I started planning the surprise months ago. I sent out the invitations, booked the hall and gave our girls their individual assignments for slideshow, music playlist, birthday cake, décor. I don’t know what I would have done without their help and the help of my mother and sister and friends. But when it came to the development of a believable fib that would get my husband to his own surprise birthday party on time, I was on my own. And I’m a terrible liar.
The anxiety set in about two weeks before the event. I worried he would make real estate appointments for the night of the party, or he just wouldn’t feel like going out. Someone asked how would I get him to the hall on time? I decided I would tell him we were going to the surprise 40th of a girlfriend of mine. “Which friend?” she asked. “It has to be someone he doesn’t know very well, but knows well enough to want to go to her party. You need a backstory. You need to know her birthdate, her middle name….” It worries me how much thought my daughter puts into telling a lie. She’s good.
The morning of the party, I still hadn’t told my husband that we had plans that night. Finally I blurted out, “it’s Mr. Stover’s retirement party tonight. You know, he taught with my dad for years.” I gulped. He said ok. Then he said he planned to spend the day running around doing real estate stuff, and he would drive into the city to visit his dad. Good, I thought. Because I have to spend the day zipping around town buying decorations, getting my hair done, picking up helium balloons, collecting and testing audiovisual equipment and setting up the hall. I didn’t need to run into him.
On my first trip into town to pick things up, I ran into him. His eyes followed me as I drove on by. I smiled, waved and gulped. I should have been at work by then and he knew it. I sent him a text message. “Late for work! We need to be at the hall by 7:30 for speeches…” I got an “x” in return. I thought he was on to me. The adrenalin was upsetting my stomach.
We were late getting access to the hall and being technologically un-inclined, the set-up of the slideshow took me a lot longer than expected. I needed to get home to whip up the spaghetti I had promised the birthday boy for dinner.
After our meal, “We don’t have to be the first ones there, do we?” he asked. “Uh, no, but I don’t want to miss the speeches,” I reminded him.

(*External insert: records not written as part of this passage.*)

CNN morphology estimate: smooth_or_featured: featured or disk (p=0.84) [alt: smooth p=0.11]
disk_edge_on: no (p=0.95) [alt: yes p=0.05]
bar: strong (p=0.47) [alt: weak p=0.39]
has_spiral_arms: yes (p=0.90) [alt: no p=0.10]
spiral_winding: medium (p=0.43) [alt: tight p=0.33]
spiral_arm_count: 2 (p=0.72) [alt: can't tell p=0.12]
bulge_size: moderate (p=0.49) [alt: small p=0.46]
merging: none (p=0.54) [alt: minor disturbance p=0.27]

When we pulled up to the building, one of my friends was outside, smoking a cigarette. When she recognized my truck she ran in to assemble everyone. Climbing the steps to the hall, the Farmer says, “Who is this party for, again?” He is 60. We are both getting forgetful. My heart was pounding. I had almost succeeded in surprising him. Then he saw the slideshow of our photos on the wall. He stopped and peeked around the corner. I had to pull him into the room.

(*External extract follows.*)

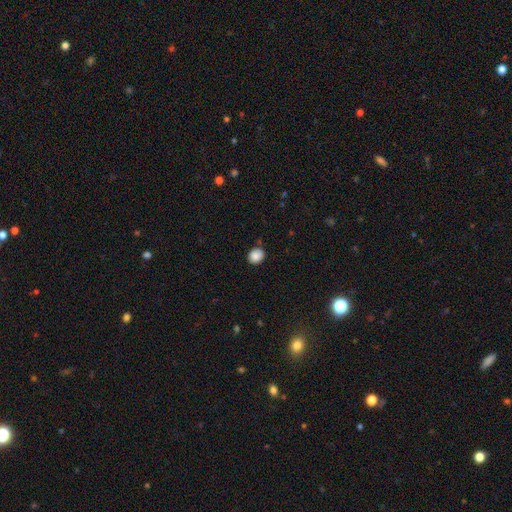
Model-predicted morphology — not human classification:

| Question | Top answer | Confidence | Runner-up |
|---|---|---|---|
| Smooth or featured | smooth | 87% | star or artifact (9%) |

“Oh no you didn’t,” he said. Everyone jumped out then to surprise him, and I could relax. I thought I was going to have a heart attack. The adrenalin rush was a bit much. I really don’t think I will be doing that again. But I think the Farmer was pleasantly surprised, and a little overwhelmed.

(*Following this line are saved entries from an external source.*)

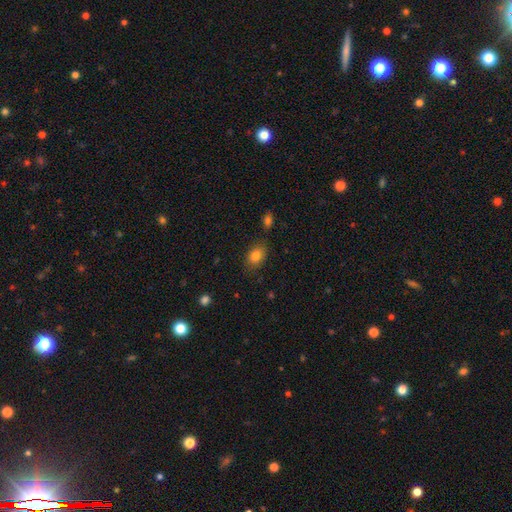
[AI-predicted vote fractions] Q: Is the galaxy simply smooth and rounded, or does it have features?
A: smooth — 83%.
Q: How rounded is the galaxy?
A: in between — 72%.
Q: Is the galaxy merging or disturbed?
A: none — 79%.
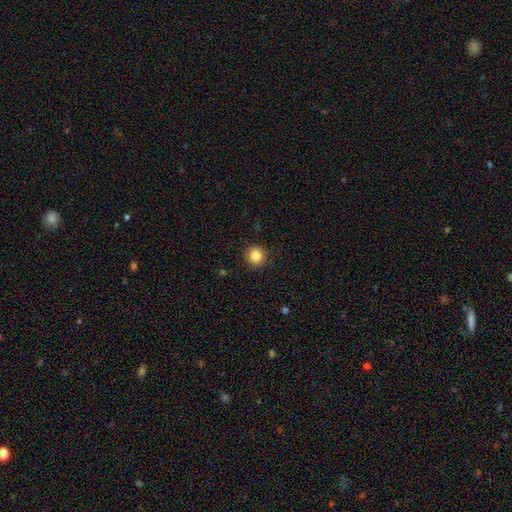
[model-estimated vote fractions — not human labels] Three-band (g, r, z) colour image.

Most people don’t believe me when I tell them the Farmer is sixty years old. He looks much younger than that – but then, sixty is much younger these days. People don’t really retire –they just switch focus. Today’s pre-seniors spend more time pursuing quality of life – hobbies and activities they enjoy. After retiring from teaching, my sixty-year-old is working on his new career as a real estate agent. In his spare time he is cattle farming, building a log cabin, cooking Sunday dinners for up to twenty people a week and spending time deep in conversation with his new granddaughter. Life is looking pretty good at sixty. And the age comes with a sexy title.